How long should a business plan be to be useful, actionable, and effective? My answer: three pages.
You’re skeptical. After all, if your 20, 50, or (with one former client) 300 page business plan (yikes!) isn’t working, then how can a three page plan even begin to address the … right?
But your business is different. It’s more involved, convoluted, complex. There’s really no way to simplify your planning process. You have to do it this way (as you have for years) even though it isn’t really delivering the results you want.
I’ve been at this business planning thing for many years, and I’ve tried myself most of permutations – long and short, complex and simple, collaborative and authoritative. I’ve worked in very large organizations (90,000) and very small (five or six). And the clients I’ve served also have come in all shapes and sizes, with a variety of planning processes and deliverables. Through all of this experience, what is most clear is this: it’s not the plan that matters most, but successful execution of that plan. Virtually all organizations spend way too much time creating their plan document, and way too little time working to implement it.

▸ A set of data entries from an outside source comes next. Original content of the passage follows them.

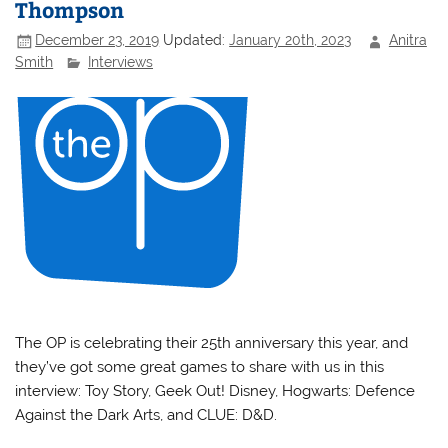
Thompson
December 23, 2019
Updated:
January 20th, 2023
Anitra
Smith
Interviews
The OP is celebrating their 25th anniversary this year, and
they’ve got some great games to share with us in this
interview: Toy Story, Geek Out! Disney, Hogwarts: Defence
Against the Dark Arts, and CLUE: D&D.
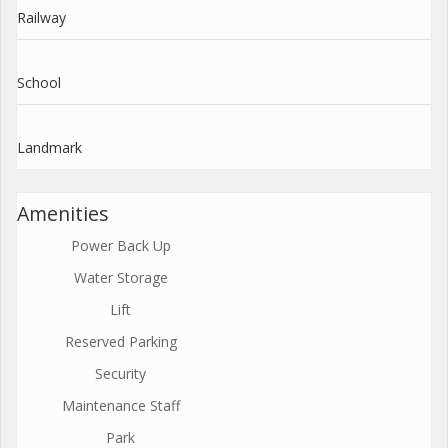
Railway
School
Landmark
Amenities
Power Back Up
Water Storage
Lift
Reserved Parking
Security
Maintenance Staff
Park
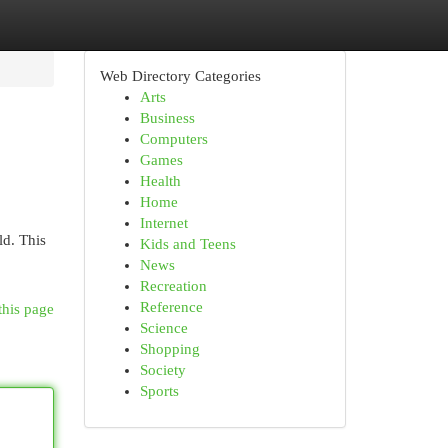
Web Directory Categories
Arts
Business
Computers
Games
Health
Home
Internet
ld. This
Kids and Teens
News
Recreation
Reference
this page
Science
Shopping
Society
Sports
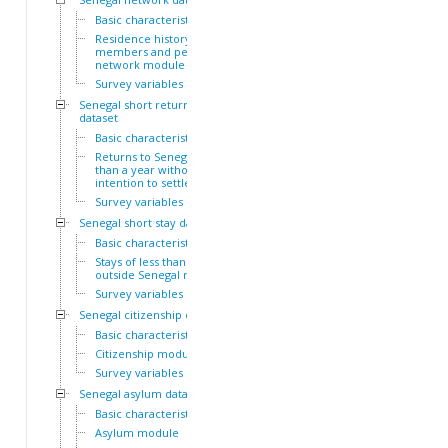
Basic characteristics
Residence history of family
members and personal
network module
Survey variables
Senegal short return
dataset
Basic characteristics
Returns to Senegal of less
than a year without
intention to settle module
Survey variables
Senegal short stay dataset
Basic characteristics
Stays of less than a year
outside Senegal module
Survey variables
Senegal citizenship dataset
Basic characteristics
Citizenship module
Survey variables
Senegal asylum dataset
Basic characteristics
Asylum module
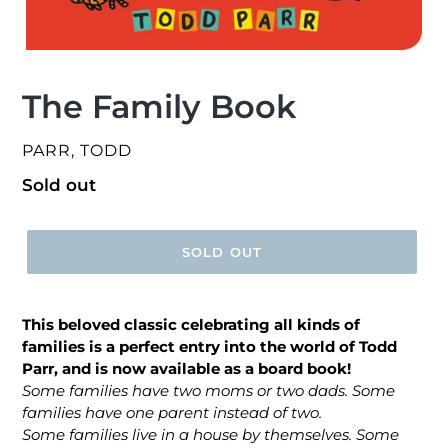
The Family Book
VENDOR
PARR, TODD
Regular
Sold out
price
SOLD OUT
This beloved classic celebrating all kinds of
families is a perfect entry into the world of Todd
Parr, and is now available as a board book!
Some families have two moms or two dads. Some
families have one parent instead of two.
Some families live in a house by themselves. Some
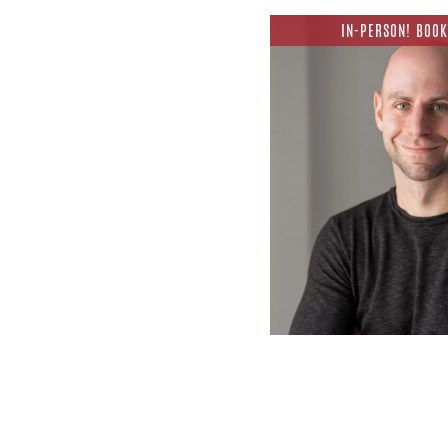
IN-PERSON! BOOK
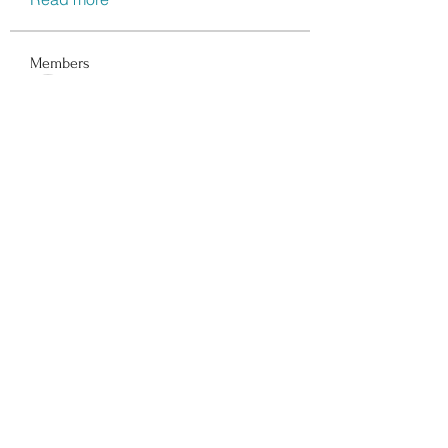
Members
Data Man
Follow
Dwayne Smith
Follow
Peter Gibson
Follow
Lisa John
Follow
walter
Follow
See All Members (116)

As with all things business, complexity should be avoided. The best answers are elegant in their simplicity. In my view there is no reason why a business plan can’t be summarized in three to five pages. This is a plan that will fit in your back pocket! And that turns out to be incredibly important, because the BackPocket! plan is:
1) Short – A short plan is better than a long one, because it’s much more focused. It’s also harder to write. [Mark Twain’s once remarked that “I would have written you a shorter letter if I had more time.”] The long plan rambles on, with its technical jargon and extraneous charts and tables. In todays distracted, disjointed, ‘ten seconds is a really long time’ business environment, who has time to read anything? Short plan, or no audience.
2) Visible – This very short business plan, folded up and stuffed in your back pocket, is significantly more visible (and useful) than the old thick binder version, tucked away in the conference room library (or under constant guard on the credenza behind the boss’s desk). The BackPocket! plan is portable, it goes with you, and is much more likely to be pulled out and used – shared with other stakeholders, discussed, debated. (Imagine a business plan that actually works its way into the business conversation, into the management effort ongoing in the firm).
3) Scalable – Since everyone in the firm has a back pocket (okay not everyone at all times, but you get the point), each can have their own BackPocket! business plan – covering their department, discipline, market, client, or even project. Instead of one all-encompassing plan for the firm (and thus by definition too unwieldy for almost anyone to handle), with the BackPocket! plan the effort is divided into smaller bites. Consider the culture of communication and collaboration that is suggested here. Everyone in the firm carrying a piece of the overall plan effort, and ready to engage with others to help or receive help. In a firm of five, or a firm of 5000. Show me your plan, and I’ll show you mine.
4) Personal– In aggregate, the BackPocket! business plan is scalable across the organization, but fundamentally it is individually and personally focused. This is crucial, because personal responsibility is the real key to accountability, which is ultimately the key to execution. The problem with most business plans is that this personal responsibility is not clear enough. Individuals may be nominally in charge, but often it’s teams that are listed next to an initiative. (If you want to make sure that nothing gets done, put a team in charge – think U.S. Congress). The BackPocket! business plan is definitely personal: the one in my back pocket is the one I’m responsible for.
You might think this is simple (too simple?) and therefore easy. It isn’t. Yes, the BackPocket! business plan approach is simple (that is, not complex), but it’s not so simple (that is, not difficult). In reality, getting this stuff right is quite challenging. It will take a while to achieve it in your organization.
If your business plan and planning process aren’t delivering what you expect, you need to change. I think your plan should be much, much shorter, and much more visible within your organization. Your planning process should be more scalable, so that others can use similar thinking to plan within their span of control. And the business plan should be personal – in terms of responsibility, accountability and commitment. You don’t need a long, verbose document full of extraneous detail, and written like a PhD dissertation. You need a living, working outline that helps to grow and improve your business. You need a BackPocket! business plan.